Sooner or later the political conversation will have to get back around to the lousy economy, or that awful immigration bill, or any of the many other stories of more lasting importance, but for now it’s hard to avert one’s eyes from all the scandals. The latest one involves hookers, underage girls, drugs, and the State Department, so it’s especially distracting.
According to a soon-to-be-released, already-leaked report from a yet another Inspector General — and where would our country get its news if not from those ubiquitous Inspectors General? — the U.S. ambassador to Belgium stands accused of soliciting sexual favors from prostitutes and minor children, a security official in Beirut allegedly engaged in sexual assaults on foreign nationals working at the embassy, members of the Secretary of State’s security detail routinely employed prostitutes, and a criminal organization is said to have supplied drugs to security contractors at the United States embassy in Baghdad. As with all the other scandals, there are also allegations that high ranking officials attempted to cover it all up.
Aside from the undeniable salaciousness of it all, the allegations have serious political implications that even the most administration-friendly media will be hard pressed to ignore. The misbehavior was widespread enough that the Inspector General’s report describes it as “endemic,” and among those who stand accused of interfering with the investigations into these matters is under secretary of state Patrick Kennedy, who has recently been served with a subpoena by the House investigators looking into the lies that the administration told about the four deaths in a terror attack on the Benghazi, Libya, consulate. Thus the latest scandal merges into past ones, and recalls other past scandals involving Secret Service agents and prostitutes, adds yet another reason for people to suspect that their government is not up to the ever-expanding job it has set for itself.

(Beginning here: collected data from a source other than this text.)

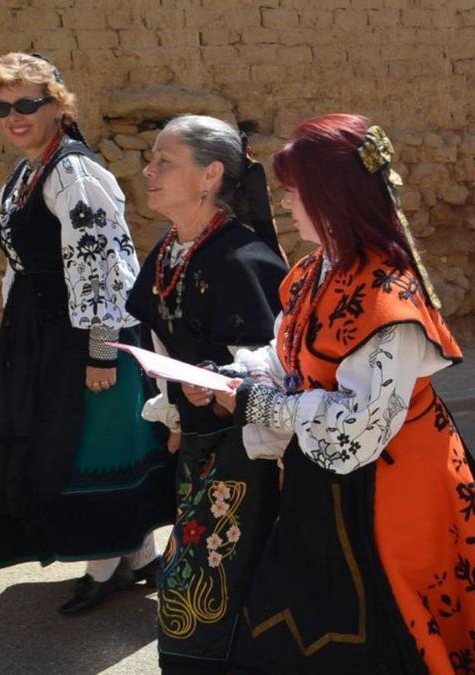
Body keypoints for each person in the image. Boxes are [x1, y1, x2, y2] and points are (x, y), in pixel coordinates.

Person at [213, 114, 475, 673]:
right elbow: (291, 353)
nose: (285, 204)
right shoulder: (311, 271)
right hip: (322, 481)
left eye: (295, 192)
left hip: (394, 488)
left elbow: (358, 430)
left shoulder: (388, 300)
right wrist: (236, 375)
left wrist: (256, 404)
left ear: (333, 197)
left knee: (381, 627)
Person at [0, 52, 171, 614]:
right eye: (3, 107)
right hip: (43, 332)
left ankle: (105, 569)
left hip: (87, 336)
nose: (14, 116)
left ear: (58, 106)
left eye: (27, 103)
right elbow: (22, 263)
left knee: (95, 445)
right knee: (72, 443)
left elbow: (103, 267)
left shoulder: (73, 171)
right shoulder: (28, 170)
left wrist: (101, 353)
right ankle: (139, 557)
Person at [125, 114, 288, 672]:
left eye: (164, 160)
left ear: (210, 174)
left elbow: (270, 360)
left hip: (245, 447)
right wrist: (173, 414)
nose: (149, 170)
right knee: (195, 570)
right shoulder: (170, 250)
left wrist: (216, 382)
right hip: (197, 443)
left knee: (213, 571)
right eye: (151, 158)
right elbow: (158, 337)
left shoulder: (244, 259)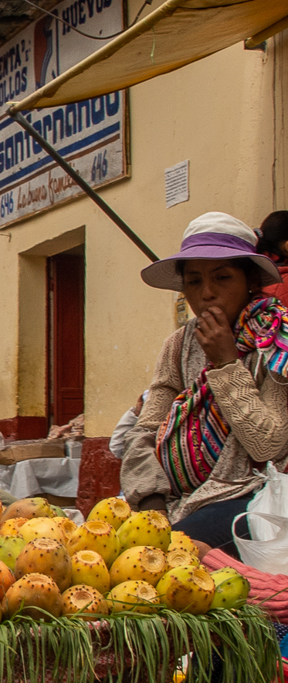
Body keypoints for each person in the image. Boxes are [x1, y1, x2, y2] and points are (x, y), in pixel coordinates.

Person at [119, 211, 288, 547]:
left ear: (251, 281)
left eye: (222, 278)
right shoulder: (180, 345)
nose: (207, 293)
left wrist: (226, 363)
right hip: (175, 501)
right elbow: (144, 432)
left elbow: (268, 446)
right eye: (194, 281)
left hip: (254, 497)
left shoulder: (276, 337)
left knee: (181, 548)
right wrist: (152, 505)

Heading up the State Department during all these shenanigans was Hillary Clinton, usually described in the press was the greatest Secretary of State ever, the most popular person in American politics, and the presumptive next President of the United States, and it will be interesting to see how her adoring fan club of reporters manage to insulate her from the scandal. Clinton’s tolerance for boorish sexual behavior by the men in her life is legendary, but this time around it might not seem such a saintly virtue. She could reprise her famous line that “What difference, at this point does it make,” which won rave reviews from the left when she used it slough off the four deaths that occurred as a result of her failure to provide adequate security to a consulate that had been pleading for protection, but even the most faddish catch-phrases eventually become tiresome.
The ambassador accused of sexual misbehavior adamantly denies the allegations, and thus far the Inspector General’s report is the only evidence of any improprieties, and a press that is currently overworked by scandals that it has been forced to reluctantly cover might not find time to uncover any further dirt. Still, it’s yet another slew of unsavory news for the administration to deal with and more reason to hope that the president’s transformative agenda will be at least temporarily stalled.